Review of The Cutest Girl in Class by Quentin S. Crisp

I have already come to expect greatness from the publisher Snuggly Books. 

This did not let me down. It is an intriguing descent into a particularly uncanny-valley subculture. It left me wondering where the name Sooki comes from. Urban Dictionary offers a number of possibilities. Turns out it is not an uncommon Eastern name. But I can’t help thinking I’ve missed a secret allusion to some obscure piece of media. Undoubtedly, dozens, if not hundreds of references within the book went over my head. It is a complex interweaving of experimental styles, product spoofs, characters satire, and pop culture commentary, all wrapped up nicely in a page-turning plot. While it goes completely off the rails during a fondue party, I was still strapped in for the remainder of the ride with my eyes stripped and almost extruding from their sockets. The celebrity cameo was delightful.

A specifically compelling aspect of the novel is how it pays homage to broken English pornographic advertising copy, inserting it like some kind of occult background incantation.

How rare is a novel combining the ideas and writing styles of 3 geniuses? It is not possible, in my opinion, in the current publishing industry and this modern age, to be more skilled at portraying magically real characters than these writers are. The many books they have produced all seem to possess a certain intangible dissociative reality at once disarming and irresistibly compelling.

Both vivid and transgressive, The Cutest Girl in Class is an examination of sexual commodification, which, in its various manifestations, often simultaneously discomforts and validates us. The extreme uses to which aesthetic pursuit might be pushed is explored in the form of real doll collecting, a pastime depicted with a startling degree of fidelity. The love for artificial reality pervades the blasted and ruined landscape of our modern consciousness as construed through a soul-siphoning dependency on substances, physicality, and the illusions our brain concocts to adapt to our environment. The inhuman gratifications of the simulated experiences bleed into the hedonistic reality of our anti-heroes, belittling their sense of self while they connive and indulge in equal measure. The inner folds of micro-delineated tactile sensations crackle through the well-polished prose. The galleries of painted geishas presented within convey the possibility of harems of daintily maintained dream-bots, semi-sentient, all-accepting, serving the omni-ravenous appetites of adolescent awe. The possessed idols of our de-aged hormonal fixations pull us into luscious intimacies through the gravitas of their silicon valleys, their exquisite inanimate, detachable tongues, the soft-fingered prongs of their jackknifed grip, their lock-jawed smiles and reptilian eyes.

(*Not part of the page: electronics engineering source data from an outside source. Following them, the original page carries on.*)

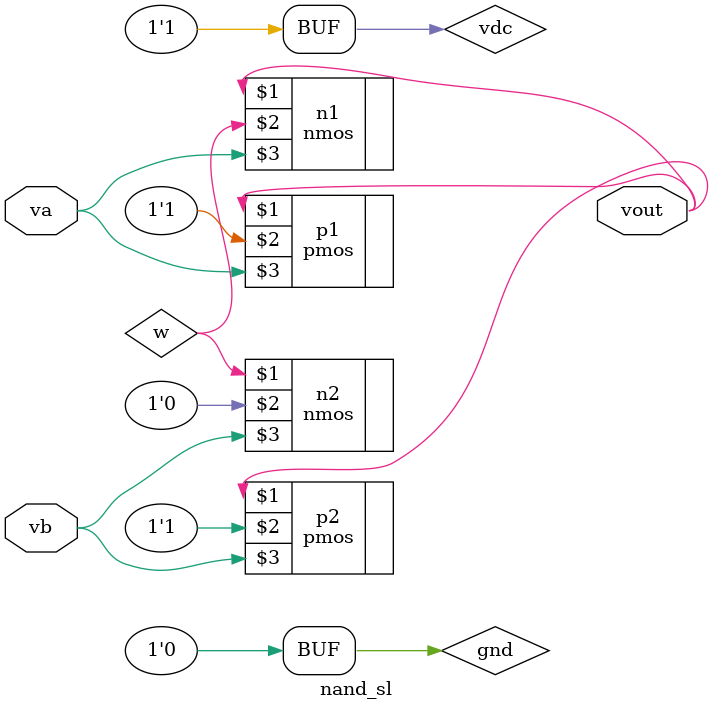
<source format=v>
`timescale 1ns / 1ps
module nand_sl(va,vb,vout);
	input va,vb;
	output vout;
	
	supply1 vdc;
	supply0 gnd;
	
	wire w;
	
	pmos p1(vout,vdc,va);
	pmos p2(vout,vdc,vb);
	nmos n1(vout,w,va);
	nmos n2(w,gnd,vb);
endmodule

</source>
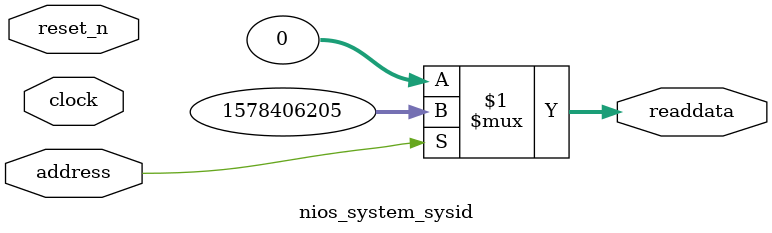
<source format=v>

`timescale 1ns / 1ps
// synthesis translate_on

// turn off superfluous verilog processor warnings 
// altera message_level Level1 
// altera message_off 10034 10035 10036 10037 10230 10240 10030 

module nios_system_sysid (
               // inputs:
                address,
                clock,
                reset_n,

               // outputs:
                readdata
             )
;

  output  [ 31: 0] readdata;
  input            address;
  input            clock;
  input            reset_n;

  wire    [ 31: 0] readdata;
  //control_slave, which is an e_avalon_slave
  assign readdata = address ? 1578406205 : 0;

endmodule




</source>
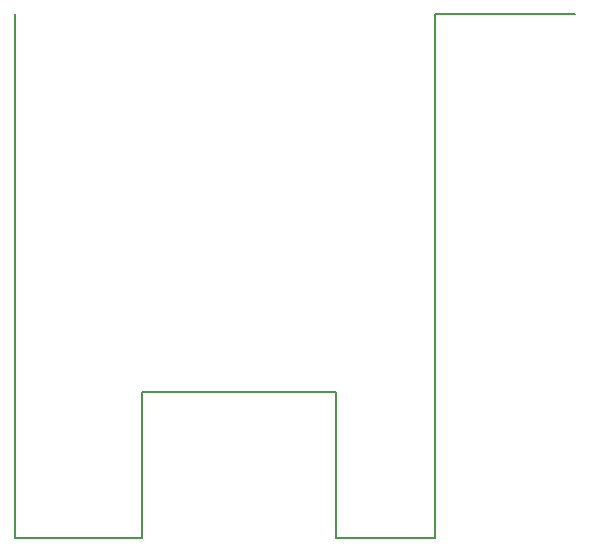
<source format=gko>
G04*
G04 #@! TF.GenerationSoftware,Altium Limited,Altium Designer,21.7.2 (23)*
G04*
G04 Layer_Color=16711935*
%FSLAX25Y25*%
%MOIN*%
G70*
G04*
G04 #@! TF.SameCoordinates,2ED69007-8404-4F84-9E22-07974BFFE74B*
G04*
G04*
G04 #@! TF.FilePolarity,Positive*
G04*
G01*
G75*
%ADD10C,0.00500*%
D10*
Y146903D02*
X-46643D01*
Y-27900D02*
Y146903D01*
X-79713Y-27900D02*
X-46643D01*
X-79713D02*
Y20919D01*
X-144280D02*
X-79713D01*
X-144280Y-27900D02*
Y20919D01*
X-186800Y-27900D02*
X-144280D01*
X-186800D02*
Y146903D01*
M02*

</source>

Loneliness, isolation, the palaces of the interior. Connections: spiritual, physical and psychological,
cloaked in absurdity. Gangsters with very peculiar interests and a vast network of niche resources.
What makes us human? What degrades us and shoves us into realms of the inhuman, and what is to be found there? This novel pierces through the veil of propriety to the festering microcosm of the human imagination. Though I found the adolescent romance scenes less compelling, they were still well-written and woven into the overall plot, seeding it with a counterpoint of innocence, optimism, and chastity. Perhaps it was a missed opportunity not to give the reader a full chapter entirely from Sooki’s perspective, given the alternating perspectives that tweaked the lens of the narrative eye.

Idol-worship, entertainment, devotion to an artificial expression of desire and idealized beauty. conspiracy, paranoia, campy Yakuza-style subplots, and a dislocation from the everyday. We are each a subtle corpse, a barely zoetic masses of disparate particles, anchored into a substratum through faith in our continued existence.

I challenge you to explore the quirky and enigmatic avenues of this miraculous piece of fiction.